Kemudian muncullah era sejarah dengan struktur nilai di mana kegiatan jurnalisme hanya dikenal sebagai subyek dan obyek industri. Tidak sekedar industrialisasi, tapi sudah dilegalisasikan dan di-iman-i sebagai bagian utama industrialism. Isme: dasar cara berpikir, akar sikap hidup, hulu hilir kebudayaan dan peradaban.

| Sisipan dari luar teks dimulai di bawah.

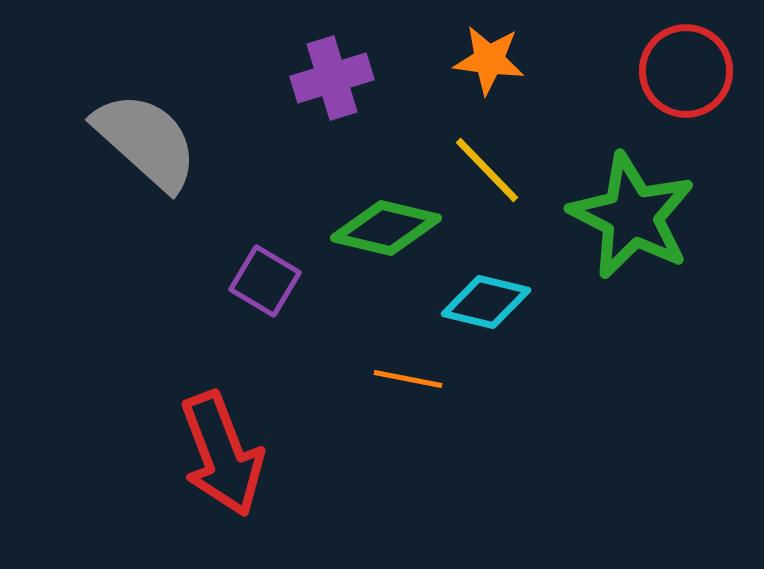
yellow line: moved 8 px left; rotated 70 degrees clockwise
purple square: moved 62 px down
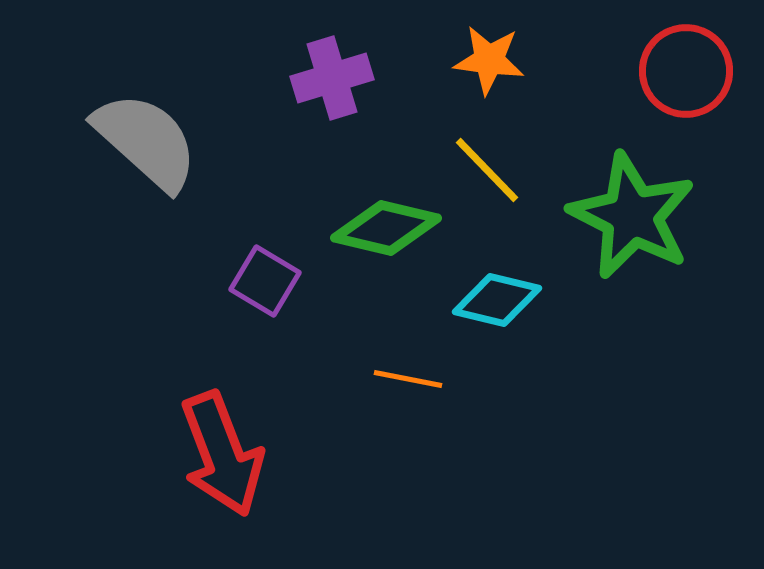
cyan diamond: moved 11 px right, 2 px up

Jurnalisme tidak ada hubungannya dengan kebenaran nilai hidup, jangankan lagi kebenaran ‘langit’ yang sebenarnya merupakan asal-usul dan arah tujuan kebenaran ‘bumi’. Industri jurnalistik adalah garda depan dan ujung tombak keserakahan kapitalisme, permainan kekuasaan politik, pada tingkat konglomerasi tinggi maupun level pengemis dan penjilat. Kebenaran fakta kehidupan, kebaikan dan keindahannya, adalah faktor-faktor yang harus taat kepada keperluan mainstream kapitalisme dan industrialism.

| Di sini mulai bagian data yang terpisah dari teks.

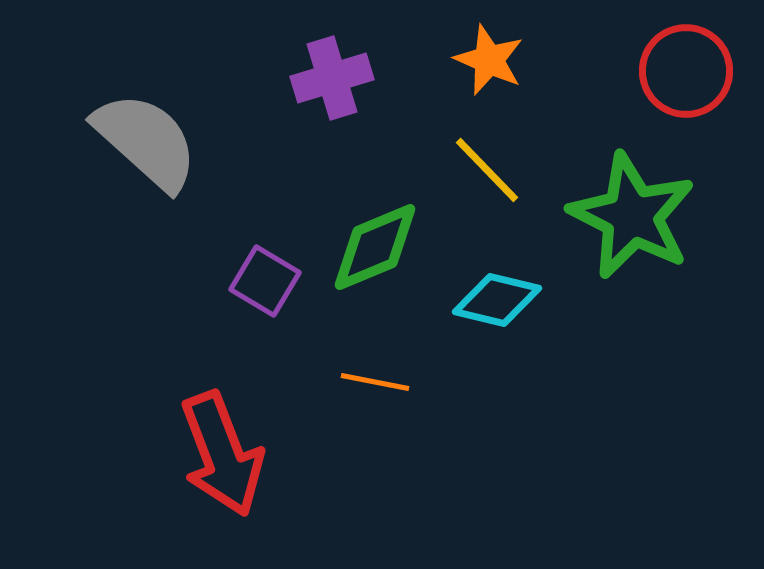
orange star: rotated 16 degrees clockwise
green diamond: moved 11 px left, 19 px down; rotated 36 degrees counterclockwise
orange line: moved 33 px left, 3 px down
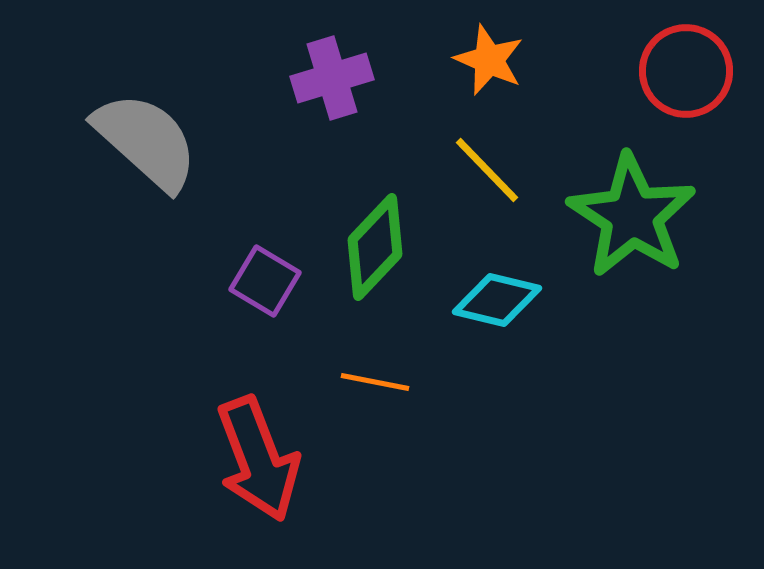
green star: rotated 6 degrees clockwise
green diamond: rotated 24 degrees counterclockwise
red arrow: moved 36 px right, 5 px down
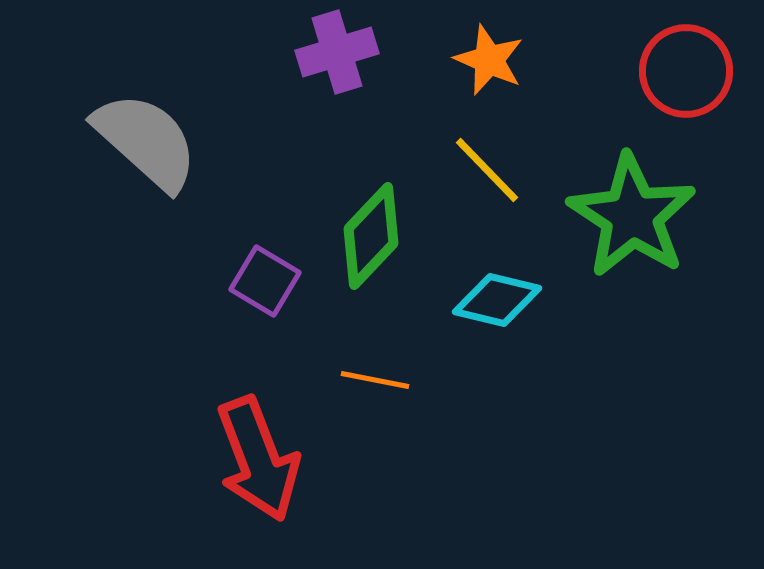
purple cross: moved 5 px right, 26 px up
green diamond: moved 4 px left, 11 px up
orange line: moved 2 px up
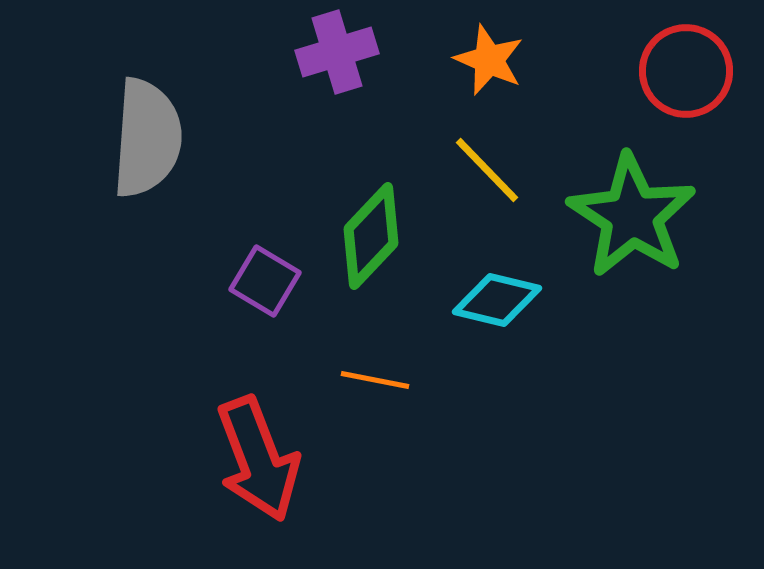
gray semicircle: moved 1 px right, 3 px up; rotated 52 degrees clockwise
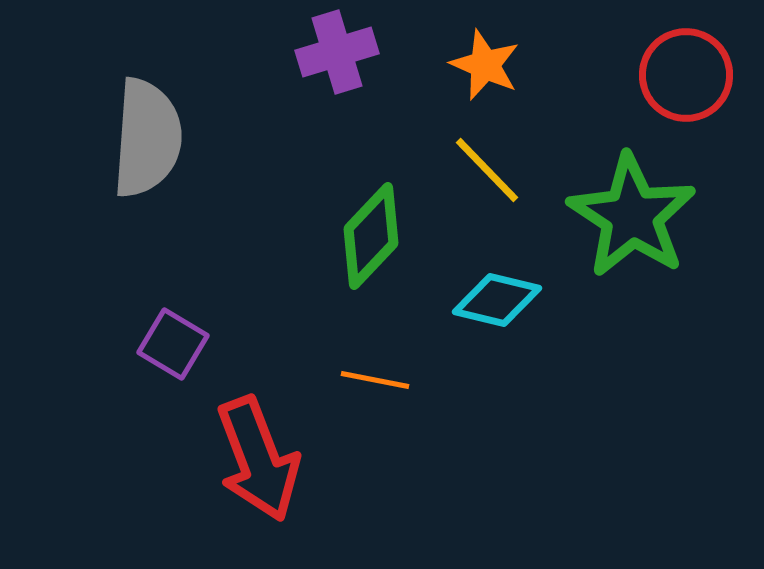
orange star: moved 4 px left, 5 px down
red circle: moved 4 px down
purple square: moved 92 px left, 63 px down
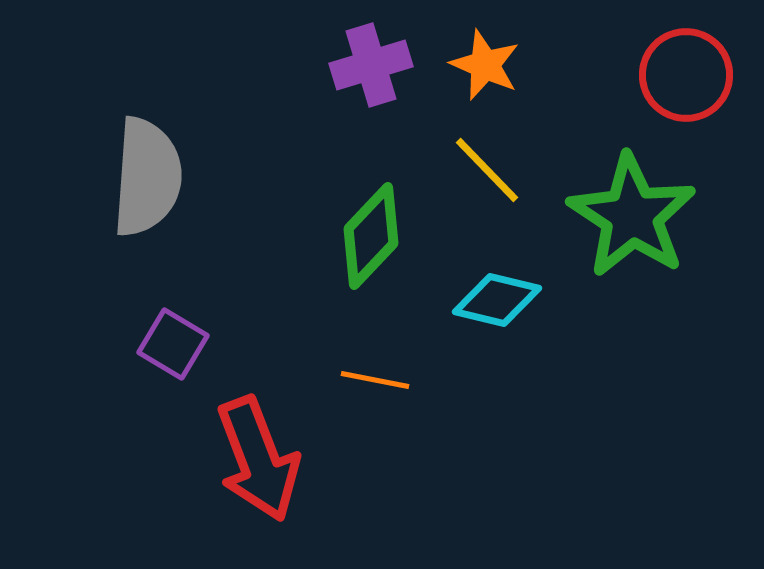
purple cross: moved 34 px right, 13 px down
gray semicircle: moved 39 px down
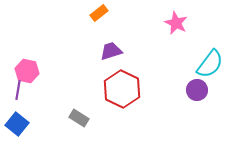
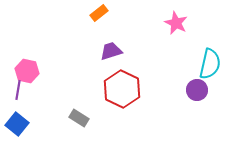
cyan semicircle: rotated 24 degrees counterclockwise
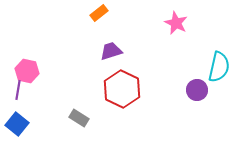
cyan semicircle: moved 9 px right, 3 px down
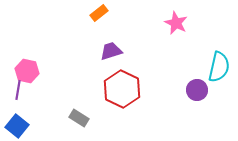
blue square: moved 2 px down
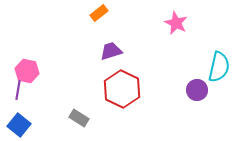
blue square: moved 2 px right, 1 px up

Hidup bukan soal benar atau salah, baik atau buruk, indah atau jorok, bahagia atau menderita, ridha atau laknat. Bukan. Hidup adalah memperlakukan apa saja dengan pertimbangan laku atau tidak laku, marketable atau tidak marketable, kita dapat laba atau tidak.

Nasi goreng, daging sapi, susunan kalimat, tambang, Negara, kedaulatan rakyat, ayat Tuhan, demokrasi, orang sakit, anak bersekolah, pendidikan, kesehatan, Agama, kebudayaan, Nabi Malaikat dan Allah – adalah obyek-obyek untuk kepentingan kita semua dalam mencari keuntungan materi.

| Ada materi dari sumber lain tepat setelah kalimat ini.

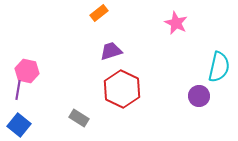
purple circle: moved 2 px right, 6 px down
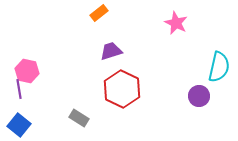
purple line: moved 1 px right, 1 px up; rotated 18 degrees counterclockwise
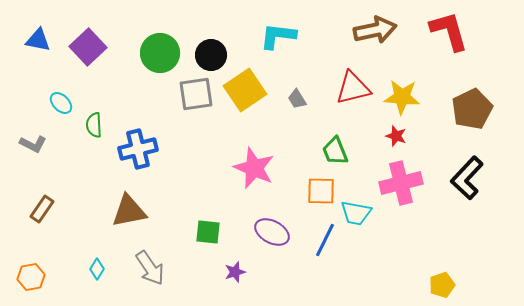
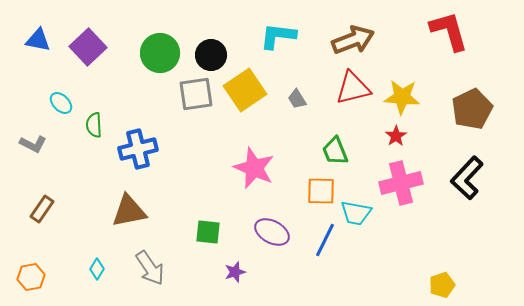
brown arrow: moved 22 px left, 10 px down; rotated 9 degrees counterclockwise
red star: rotated 20 degrees clockwise
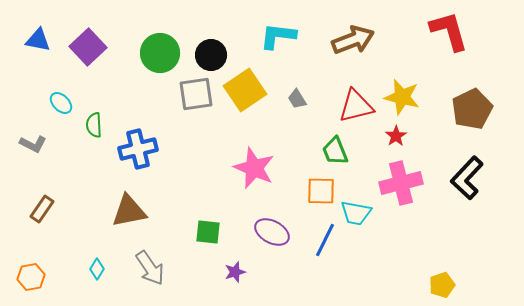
red triangle: moved 3 px right, 18 px down
yellow star: rotated 9 degrees clockwise
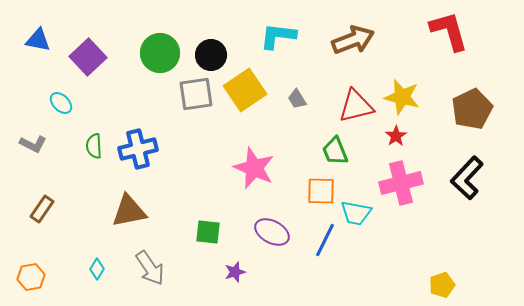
purple square: moved 10 px down
green semicircle: moved 21 px down
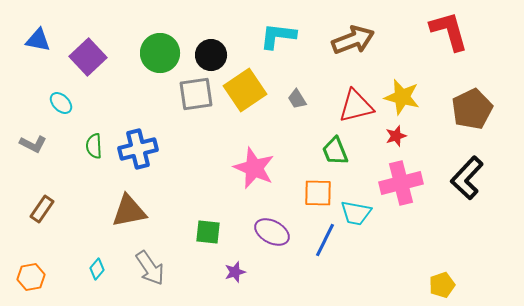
red star: rotated 15 degrees clockwise
orange square: moved 3 px left, 2 px down
cyan diamond: rotated 10 degrees clockwise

Ada era sejarah di mana jurnalisme adalah kekuatan utama perubahan sejarah. Ada era lain di mana jurnalisme adalah kekuatan utama yang perubahan menjadi sesuatu yang mustahil. Akhirnya nanti Tuhan datang sebagai Maha Pewarta Agung yang “khobirun bima ta’malun”: memberitakan apa saja yang sudah kita lakukan, untuk membangun kehidupan maupun untuk menghancurkannya.